BEGIN RECORDS FOR THIS TASK

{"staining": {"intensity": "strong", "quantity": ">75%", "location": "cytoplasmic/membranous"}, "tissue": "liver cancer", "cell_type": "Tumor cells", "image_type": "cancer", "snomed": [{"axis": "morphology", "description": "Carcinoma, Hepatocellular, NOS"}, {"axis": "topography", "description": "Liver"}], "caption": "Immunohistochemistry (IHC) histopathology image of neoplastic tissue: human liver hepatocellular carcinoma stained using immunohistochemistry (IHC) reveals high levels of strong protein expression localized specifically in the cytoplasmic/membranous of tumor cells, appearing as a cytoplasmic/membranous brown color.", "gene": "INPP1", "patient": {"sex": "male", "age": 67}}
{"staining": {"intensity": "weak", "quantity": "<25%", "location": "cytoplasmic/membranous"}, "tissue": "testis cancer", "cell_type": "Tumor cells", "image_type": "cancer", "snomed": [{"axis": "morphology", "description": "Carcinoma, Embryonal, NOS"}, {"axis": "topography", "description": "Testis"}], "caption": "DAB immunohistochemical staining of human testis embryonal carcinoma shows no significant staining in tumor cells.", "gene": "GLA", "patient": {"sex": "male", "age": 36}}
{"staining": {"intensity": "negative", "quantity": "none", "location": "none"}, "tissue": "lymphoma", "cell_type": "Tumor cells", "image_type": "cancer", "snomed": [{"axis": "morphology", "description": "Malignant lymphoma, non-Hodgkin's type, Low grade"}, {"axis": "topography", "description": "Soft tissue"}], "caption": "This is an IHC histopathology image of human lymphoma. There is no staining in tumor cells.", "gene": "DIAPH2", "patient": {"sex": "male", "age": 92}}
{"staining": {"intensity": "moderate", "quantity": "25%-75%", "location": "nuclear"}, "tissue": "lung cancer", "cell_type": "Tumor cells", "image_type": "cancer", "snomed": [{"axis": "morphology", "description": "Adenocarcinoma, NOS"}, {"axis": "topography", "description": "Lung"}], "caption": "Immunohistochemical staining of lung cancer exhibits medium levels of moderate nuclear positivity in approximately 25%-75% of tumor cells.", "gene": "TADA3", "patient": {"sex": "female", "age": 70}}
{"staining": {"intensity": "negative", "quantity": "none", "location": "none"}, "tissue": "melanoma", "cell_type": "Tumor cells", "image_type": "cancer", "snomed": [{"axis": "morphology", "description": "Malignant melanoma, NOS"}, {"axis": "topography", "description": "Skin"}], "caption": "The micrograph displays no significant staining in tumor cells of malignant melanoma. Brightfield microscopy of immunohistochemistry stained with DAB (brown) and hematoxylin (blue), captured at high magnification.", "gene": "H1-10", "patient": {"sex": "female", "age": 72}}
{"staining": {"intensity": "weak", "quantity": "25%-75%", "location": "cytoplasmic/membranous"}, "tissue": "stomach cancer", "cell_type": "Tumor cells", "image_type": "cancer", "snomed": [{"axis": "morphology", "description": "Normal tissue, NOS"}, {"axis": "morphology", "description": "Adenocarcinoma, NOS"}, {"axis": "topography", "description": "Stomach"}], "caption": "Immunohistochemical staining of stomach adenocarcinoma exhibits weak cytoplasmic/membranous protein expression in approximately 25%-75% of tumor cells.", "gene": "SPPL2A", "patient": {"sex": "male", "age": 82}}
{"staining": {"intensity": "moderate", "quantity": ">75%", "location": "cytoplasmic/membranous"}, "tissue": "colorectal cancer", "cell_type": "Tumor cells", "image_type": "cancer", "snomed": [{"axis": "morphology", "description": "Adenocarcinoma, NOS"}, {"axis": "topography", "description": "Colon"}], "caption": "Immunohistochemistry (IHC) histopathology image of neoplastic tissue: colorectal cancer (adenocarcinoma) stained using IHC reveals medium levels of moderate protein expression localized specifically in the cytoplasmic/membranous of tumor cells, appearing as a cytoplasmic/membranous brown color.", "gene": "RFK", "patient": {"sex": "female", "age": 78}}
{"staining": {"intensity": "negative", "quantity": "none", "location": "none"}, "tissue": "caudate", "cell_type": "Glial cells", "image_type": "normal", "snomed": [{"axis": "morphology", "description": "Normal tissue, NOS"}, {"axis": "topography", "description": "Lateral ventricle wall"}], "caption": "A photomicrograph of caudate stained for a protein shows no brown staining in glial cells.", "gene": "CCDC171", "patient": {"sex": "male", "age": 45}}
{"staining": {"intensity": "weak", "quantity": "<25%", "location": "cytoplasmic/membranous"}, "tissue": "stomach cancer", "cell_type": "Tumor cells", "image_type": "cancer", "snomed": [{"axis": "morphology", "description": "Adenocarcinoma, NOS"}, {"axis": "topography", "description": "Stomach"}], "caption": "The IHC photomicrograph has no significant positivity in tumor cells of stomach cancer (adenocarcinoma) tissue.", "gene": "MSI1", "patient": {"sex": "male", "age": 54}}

END RECORDS FOR THIS TASK

● INSTRUCTIONS TO FOLLOW
Repeat each entry word for word.

● SOLUTION TO THIS EXERCISE
{"staining": {"intensity": "strong", "quantity": ">75%", "location": "cytoplasmic/membranous"}, "tissue": "liver cancer", "cell_type": "Tumor cells", "image_type": "cancer", "snomed": [{"axis": "morphology", "description": "Carcinoma, Hepatocellular, NOS"}, {"axis": "topography", "description": "Liver"}], "caption": "Immunohistochemistry (IHC) histopathology image of neoplastic tissue: human liver hepatocellular carcinoma stained using immunohistochemistry (IHC) reveals high levels of strong protein expression localized specifically in the cytoplasmic/membranous of tumor cells, appearing as a cytoplasmic/membranous brown color.", "gene": "INPP1", "patient": {"sex": "male", "age": 67}}
{"staining": {"intensity": "weak", "quantity": "<25%", "location": "cytoplasmic/membranous"}, "tissue": "testis cancer", "cell_type": "Tumor cells", "image_type": "cancer", "snomed": [{"axis": "morphology", "description": "Carcinoma, Embryonal, NOS"}, {"axis": "topography", "description": "Testis"}], "caption": "DAB immunohistochemical staining of human testis embryonal carcinoma shows no significant staining in tumor cells.", "gene": "GLA", "patient": {"sex": "male", "age": 36}}
{"staining": {"intensity": "negative", "quantity": "none", "location": "none"}, "tissue": "lymphoma", "cell_type": "Tumor cells", "image_type": "cancer", "snomed": [{"axis": "morphology", "description": "Malignant lymphoma, non-Hodgkin's type, Low grade"}, {"axis": "topography", "description": "Soft tissue"}], "caption": "This is an IHC histopathology image of human lymphoma. There is no staining in tumor cells.", "gene": "DIAPH2", "patient": {"sex": "male", "age": 92}}
{"staining": {"intensity": "moderate", "quantity": "25%-75%", "location": "nuclear"}, "tissue": "lung cancer", "cell_type": "Tumor cells", "image_type": "cancer", "snomed": [{"axis": "morphology", "description": "Adenocarcinoma, NOS"}, {"axis": "topography", "description": "Lung"}], "caption": "Immunohistochemical staining of lung cancer exhibits medium levels of moderate nuclear positivity in approximately 25%-75% of tumor cells.", "gene": "TADA3", "patient": {"sex": "female", "age": 70}}
{"staining": {"intensity": "negative", "quantity": "none", "location": "none"}, "tissue": "melanoma", "cell_type": "Tumor cells", "image_type": "cancer", "snomed": [{"axis": "morphology", "description": "Malignant melanoma, NOS"}, {"axis": "topography", "description": "Skin"}], "caption": "The micrograph displays no significant staining in tumor cells of malignant melanoma. Brightfield microscopy of immunohistochemistry stained with DAB (brown) and hematoxylin (blue), captured at high magnification.", "gene": "H1-10", "patient": {"sex": "female", "age": 72}}
{"staining": {"intensity": "weak", "quantity": "25%-75%", "location": "cytoplasmic/membranous"}, "tissue": "stomach cancer", "cell_type": "Tumor cells", "image_type": "cancer", "snomed": [{"axis": "morphology", "description": "Normal tissue, NOS"}, {"axis": "morphology", "description": "Adenocarcinoma, NOS"}, {"axis": "topography", "description": "Stomach"}], "caption": "Immunohistochemical staining of stomach adenocarcinoma exhibits weak cytoplasmic/membranous protein expression in approximately 25%-75% of tumor cells.", "gene": "SPPL2A", "patient": {"sex": "male", "age": 82}}
{"staining": {"intensity": "moderate", "quantity": ">75%", "location": "cytoplasmic/membranous"}, "tissue": "colorectal cancer", "cell_type": "Tumor cells", "image_type": "cancer", "snomed": [{"axis": "morphology", "description": "Adenocarcinoma, NOS"}, {"axis": "topography", "description": "Colon"}], "caption": "Immunohistochemistry (IHC) histopathology image of neoplastic tissue: colorectal cancer (adenocarcinoma) stained using IHC reveals medium levels of moderate protein expression localized specifically in the cytoplasmic/membranous of tumor cells, appearing as a cytoplasmic/membranous brown color.", "gene": "RFK", "patient": {"sex": "female", "age": 78}}
{"staining": {"intensity": "negative", "quantity": "none", "location": "none"}, "tissue": "caudate", "cell_type": "Glial cells", "image_type": "normal", "snomed": [{"axis": "morphology", "description": "Normal tissue, NOS"}, {"axis": "topography", "description": "Lateral ventricle wall"}], "caption": "A photomicrograph of caudate stained for a protein shows no brown staining in glial cells.", "gene": "CCDC171", "patient": {"sex": "male", "age": 45}}
{"staining": {"intensity": "weak", "quantity": "<25%", "location": "cytoplasmic/membranous"}, "tissue": "stomach cancer", "cell_type": "Tumor cells", "image_type": "cancer", "snomed": [{"axis": "morphology", "description": "Adenocarcinoma, NOS"}, {"axis": "topography", "description": "Stomach"}], "caption": "The IHC photomicrograph has no significant positivity in tumor cells of stomach cancer (adenocarcinoma) tissue.", "gene": "MSI1", "patient": {"sex": "male", "age": 54}}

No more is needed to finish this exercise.